[Collection entries]
##############################

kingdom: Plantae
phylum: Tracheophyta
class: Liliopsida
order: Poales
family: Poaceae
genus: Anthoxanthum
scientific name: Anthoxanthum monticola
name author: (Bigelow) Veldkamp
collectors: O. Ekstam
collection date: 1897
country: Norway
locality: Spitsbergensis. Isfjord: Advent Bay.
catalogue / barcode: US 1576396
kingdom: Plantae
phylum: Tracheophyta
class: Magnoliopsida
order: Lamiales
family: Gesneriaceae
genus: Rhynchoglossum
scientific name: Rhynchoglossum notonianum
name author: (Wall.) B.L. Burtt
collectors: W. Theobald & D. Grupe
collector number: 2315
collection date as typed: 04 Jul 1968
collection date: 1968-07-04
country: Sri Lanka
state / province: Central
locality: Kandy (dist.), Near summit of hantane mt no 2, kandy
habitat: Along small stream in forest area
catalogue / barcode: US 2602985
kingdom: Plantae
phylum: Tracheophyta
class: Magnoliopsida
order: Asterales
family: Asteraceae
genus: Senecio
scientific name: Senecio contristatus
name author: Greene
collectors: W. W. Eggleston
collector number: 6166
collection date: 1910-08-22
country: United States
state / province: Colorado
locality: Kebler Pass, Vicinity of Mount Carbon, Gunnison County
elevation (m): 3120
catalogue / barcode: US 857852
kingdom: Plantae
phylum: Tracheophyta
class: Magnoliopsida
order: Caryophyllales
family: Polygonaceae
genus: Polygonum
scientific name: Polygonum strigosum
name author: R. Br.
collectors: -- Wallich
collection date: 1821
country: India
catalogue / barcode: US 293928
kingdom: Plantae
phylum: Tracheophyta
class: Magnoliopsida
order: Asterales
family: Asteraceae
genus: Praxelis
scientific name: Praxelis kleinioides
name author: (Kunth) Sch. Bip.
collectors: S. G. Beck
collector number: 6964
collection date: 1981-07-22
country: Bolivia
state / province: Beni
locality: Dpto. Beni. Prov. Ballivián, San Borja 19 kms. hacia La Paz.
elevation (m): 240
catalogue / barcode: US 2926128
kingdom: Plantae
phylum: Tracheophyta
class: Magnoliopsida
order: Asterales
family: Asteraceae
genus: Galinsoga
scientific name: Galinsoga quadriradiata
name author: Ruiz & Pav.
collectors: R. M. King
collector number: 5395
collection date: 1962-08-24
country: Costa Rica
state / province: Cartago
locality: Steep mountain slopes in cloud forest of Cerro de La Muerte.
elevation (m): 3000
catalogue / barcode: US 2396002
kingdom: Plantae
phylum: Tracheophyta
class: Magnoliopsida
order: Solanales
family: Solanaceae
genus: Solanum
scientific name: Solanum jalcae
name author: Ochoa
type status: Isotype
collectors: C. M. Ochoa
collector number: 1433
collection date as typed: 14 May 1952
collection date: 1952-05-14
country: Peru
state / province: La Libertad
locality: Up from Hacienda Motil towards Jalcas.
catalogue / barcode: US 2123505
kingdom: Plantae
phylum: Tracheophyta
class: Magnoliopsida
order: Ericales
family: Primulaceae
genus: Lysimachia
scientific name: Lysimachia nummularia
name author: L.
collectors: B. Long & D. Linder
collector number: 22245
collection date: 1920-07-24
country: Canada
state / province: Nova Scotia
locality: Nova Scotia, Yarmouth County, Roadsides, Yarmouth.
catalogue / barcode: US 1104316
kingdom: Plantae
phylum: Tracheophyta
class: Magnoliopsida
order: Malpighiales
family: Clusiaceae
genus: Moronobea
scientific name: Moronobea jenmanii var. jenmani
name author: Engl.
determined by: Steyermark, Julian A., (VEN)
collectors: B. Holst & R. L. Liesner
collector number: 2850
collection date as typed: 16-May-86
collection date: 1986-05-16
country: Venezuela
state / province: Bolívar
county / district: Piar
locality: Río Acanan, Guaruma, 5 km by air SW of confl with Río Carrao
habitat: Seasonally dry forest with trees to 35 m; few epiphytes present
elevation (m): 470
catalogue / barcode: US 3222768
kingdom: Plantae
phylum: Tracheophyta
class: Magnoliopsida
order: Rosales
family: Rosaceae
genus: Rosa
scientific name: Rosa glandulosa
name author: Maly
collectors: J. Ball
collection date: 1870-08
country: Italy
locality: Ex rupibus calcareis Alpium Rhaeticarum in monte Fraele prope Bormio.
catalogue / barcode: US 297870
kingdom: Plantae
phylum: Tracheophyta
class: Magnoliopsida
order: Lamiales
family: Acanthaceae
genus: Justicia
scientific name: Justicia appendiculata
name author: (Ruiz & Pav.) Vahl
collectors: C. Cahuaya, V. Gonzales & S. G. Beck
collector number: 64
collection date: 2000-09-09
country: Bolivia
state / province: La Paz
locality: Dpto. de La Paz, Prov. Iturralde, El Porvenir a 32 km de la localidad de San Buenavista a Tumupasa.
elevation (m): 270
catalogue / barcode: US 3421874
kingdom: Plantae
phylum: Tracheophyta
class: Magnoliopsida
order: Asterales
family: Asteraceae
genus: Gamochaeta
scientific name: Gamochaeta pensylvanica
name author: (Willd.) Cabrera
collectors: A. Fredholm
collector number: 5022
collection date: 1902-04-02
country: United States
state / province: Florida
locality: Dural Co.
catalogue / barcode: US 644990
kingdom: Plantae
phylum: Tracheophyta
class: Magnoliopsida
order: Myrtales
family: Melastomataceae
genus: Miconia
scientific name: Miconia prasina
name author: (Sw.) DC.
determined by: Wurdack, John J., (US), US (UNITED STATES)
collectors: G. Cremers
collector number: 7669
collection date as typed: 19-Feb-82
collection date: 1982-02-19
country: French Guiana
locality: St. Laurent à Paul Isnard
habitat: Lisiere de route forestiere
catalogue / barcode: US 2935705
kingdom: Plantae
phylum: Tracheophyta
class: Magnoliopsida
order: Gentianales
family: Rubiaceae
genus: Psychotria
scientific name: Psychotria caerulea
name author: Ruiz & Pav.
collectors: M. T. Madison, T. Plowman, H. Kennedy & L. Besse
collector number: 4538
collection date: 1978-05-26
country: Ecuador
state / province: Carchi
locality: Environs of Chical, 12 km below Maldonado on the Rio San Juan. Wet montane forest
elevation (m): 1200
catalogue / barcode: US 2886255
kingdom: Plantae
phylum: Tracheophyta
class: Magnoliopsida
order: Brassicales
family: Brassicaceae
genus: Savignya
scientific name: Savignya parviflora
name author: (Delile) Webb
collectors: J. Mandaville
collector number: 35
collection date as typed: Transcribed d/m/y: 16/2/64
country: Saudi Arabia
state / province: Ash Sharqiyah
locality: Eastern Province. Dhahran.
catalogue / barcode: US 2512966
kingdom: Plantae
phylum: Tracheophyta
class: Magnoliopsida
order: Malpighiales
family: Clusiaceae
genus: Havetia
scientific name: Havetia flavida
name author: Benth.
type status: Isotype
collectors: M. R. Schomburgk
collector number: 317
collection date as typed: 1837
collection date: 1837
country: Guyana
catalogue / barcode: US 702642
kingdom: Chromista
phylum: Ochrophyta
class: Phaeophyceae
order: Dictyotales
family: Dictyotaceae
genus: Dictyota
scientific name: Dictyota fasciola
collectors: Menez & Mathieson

##############################

_What you have to do:_ Reproduce every one of the rows above line for line, without changing a single character.

_Answer to this task:_
kingdom: Plantae
phylum: Tracheophyta
class: Liliopsida
order: Poales
family: Poaceae
genus: Anthoxanthum
scientific name: Anthoxanthum monticola
name author: (Bigelow) Veldkamp
collectors: O. Ekstam
collection date: 1897
country: Norway
locality: Spitsbergensis. Isfjord: Advent Bay.
catalogue / barcode: US 1576396
kingdom: Plantae
phylum: Tracheophyta
class: Magnoliopsida
order: Lamiales
family: Gesneriaceae
genus: Rhynchoglossum
scientific name: Rhynchoglossum notonianum
name author: (Wall.) B.L. Burtt
collectors: W. Theobald & D. Grupe
collector number: 2315
collection date as typed: 04 Jul 1968
collection date: 1968-07-04
country: Sri Lanka
state / province: Central
locality: Kandy (dist.), Near summit of hantane mt no 2, kandy
habitat: Along small stream in forest area
catalogue / barcode: US 2602985
kingdom: Plantae
phylum: Tracheophyta
class: Magnoliopsida
order: Asterales
family: Asteraceae
genus: Senecio
scientific name: Senecio contristatus
name author: Greene
collectors: W. W. Eggleston
collector number: 6166
collection date: 1910-08-22
country: United States
state / province: Colorado
locality: Kebler Pass, Vicinity of Mount Carbon, Gunnison County
elevation (m): 3120
catalogue / barcode: US 857852
kingdom: Plantae
phylum: Tracheophyta
class: Magnoliopsida
order: Caryophyllales
family: Polygonaceae
genus: Polygonum
scientific name: Polygonum strigosum
name author: R. Br.
collectors: -- Wallich
collection date: 1821
country: India
catalogue / barcode: US 293928
kingdom: Plantae
phylum: Tracheophyta
class: Magnoliopsida
order: Asterales
family: Asteraceae
genus: Praxelis
scientific name: Praxelis kleinioides
name author: (Kunth) Sch. Bip.
collectors: S. G. Beck
collector number: 6964
collection date: 1981-07-22
country: Bolivia
state / province: Beni
locality: Dpto. Beni. Prov. Ballivián, San Borja 19 kms. hacia La Paz.
elevation (m): 240
catalogue / barcode: US 2926128
kingdom: Plantae
phylum: Tracheophyta
class: Magnoliopsida
order: Asterales
family: Asteraceae
genus: Galinsoga
scientific name: Galinsoga quadriradiata
name author: Ruiz & Pav.
collectors: R. M. King
collector number: 5395
collection date: 1962-08-24
country: Costa Rica
state / province: Cartago
locality: Steep mountain slopes in cloud forest of Cerro de La Muerte.
elevation (m): 3000
catalogue / barcode: US 2396002
kingdom: Plantae
phylum: Tracheophyta
class: Magnoliopsida
order: Solanales
family: Solanaceae
genus: Solanum
scientific name: Solanum jalcae
name author: Ochoa
type status: Isotype
collectors: C. M. Ochoa
collector number: 1433
collection date as typed: 14 May 1952
collection date: 1952-05-14
country: Peru
state / province: La Libertad
locality: Up from Hacienda Motil towards Jalcas.
catalogue / barcode: US 2123505
kingdom: Plantae
phylum: Tracheophyta
class: Magnoliopsida
order: Ericales
family: Primulaceae
genus: Lysimachia
scientific name: Lysimachia nummularia
name author: L.
collectors: B. Long & D. Linder
collector number: 22245
collection date: 1920-07-24
country: Canada
state / province: Nova Scotia
locality: Nova Scotia, Yarmouth County, Roadsides, Yarmouth.
catalogue / barcode: US 1104316
kingdom: Plantae
phylum: Tracheophyta
class: Magnoliopsida
order: Malpighiales
family: Clusiaceae
genus: Moronobea
scientific name: Moronobea jenmanii var. jenmani
name author: Engl.
determined by: Steyermark, Julian A., (VEN)
collectors: B. Holst & R. L. Liesner
collector number: 2850
collection date as typed: 16-May-86
collection date: 1986-05-16
country: Venezuela
state / province: Bolívar
county / district: Piar
locality: Río Acanan, Guaruma, 5 km by air SW of confl with Río Carrao
habitat: Seasonally dry forest with trees to 35 m; few epiphytes present
elevation (m): 470
catalogue / barcode: US 3222768
kingdom: Plantae
phylum: Tracheophyta
class: Magnoliopsida
order: Rosales
family: Rosaceae
genus: Rosa
scientific name: Rosa glandulosa
name author: Maly
collectors: J. Ball
collection date: 1870-08
country: Italy
locality: Ex rupibus calcareis Alpium Rhaeticarum in monte Fraele prope Bormio.
catalogue / barcode: US 297870
kingdom: Plantae
phylum: Tracheophyta
class: Magnoliopsida
order: Lamiales
family: Acanthaceae
genus: Justicia
scientific name: Justicia appendiculata
name author: (Ruiz & Pav.) Vahl
collectors: C. Cahuaya, V. Gonzales & S. G. Beck
collector number: 64
collection date: 2000-09-09
country: Bolivia
state / province: La Paz
locality: Dpto. de La Paz, Prov. Iturralde, El Porvenir a 32 km de la localidad de San Buenavista a Tumupasa.
elevation (m): 270
catalogue / barcode: US 3421874
kingdom: Plantae
phylum: Tracheophyta
class: Magnoliopsida
order: Asterales
family: Asteraceae
genus: Gamochaeta
scientific name: Gamochaeta pensylvanica
name author: (Willd.) Cabrera
collectors: A. Fredholm
collector number: 5022
collection date: 1902-04-02
country: United States
state / province: Florida
locality: Dural Co.
catalogue / barcode: US 644990
kingdom: Plantae
phylum: Tracheophyta
class: Magnoliopsida
order: Myrtales
family: Melastomataceae
genus: Miconia
scientific name: Miconia prasina
name author: (Sw.) DC.
determined by: Wurdack, John J., (US), US (UNITED STATES)
collectors: G. Cremers
collector number: 7669
collection date as typed: 19-Feb-82
collection date: 1982-02-19
country: French Guiana
locality: St. Laurent à Paul Isnard
habitat: Lisiere de route forestiere
catalogue / barcode: US 2935705
kingdom: Plantae
phylum: Tracheophyta
class: Magnoliopsida
order: Gentianales
family: Rubiaceae
genus: Psychotria
scientific name: Psychotria caerulea
name author: Ruiz & Pav.
collectors: M. T. Madison, T. Plowman, H. Kennedy & L. Besse
collector number: 4538
collection date: 1978-05-26
country: Ecuador
state / province: Carchi
locality: Environs of Chical, 12 km below Maldonado on the Rio San Juan. Wet montane forest
elevation (m): 1200
catalogue / barcode: US 2886255
kingdom: Plantae
phylum: Tracheophyta
class: Magnoliopsida
order: Brassicales
family: Brassicaceae
genus: Savignya
scientific name: Savignya parviflora
name author: (Delile) Webb
collectors: J. Mandaville
collector number: 35
collection date as typed: Transcribed d/m/y: 16/2/64
country: Saudi Arabia
state / province: Ash Sharqiyah
locality: Eastern Province. Dhahran.
catalogue / barcode: US 2512966
kingdom: Plantae
phylum: Tracheophyta
class: Magnoliopsida
order: Malpighiales
family: Clusiaceae
genus: Havetia
scientific name: Havetia flavida
name author: Benth.
type status: Isotype
collectors: M. R. Schomburgk
collector number: 317
collection date as typed: 1837
collection date: 1837
country: Guyana
catalogue / barcode: US 702642
kingdom: Chromista
phylum: Ochrophyta
class: Phaeophyceae
order: Dictyotales
family: Dictyotaceae
genus: Dictyota
scientific name: Dictyota fasciola
collectors: Menez & Mathieson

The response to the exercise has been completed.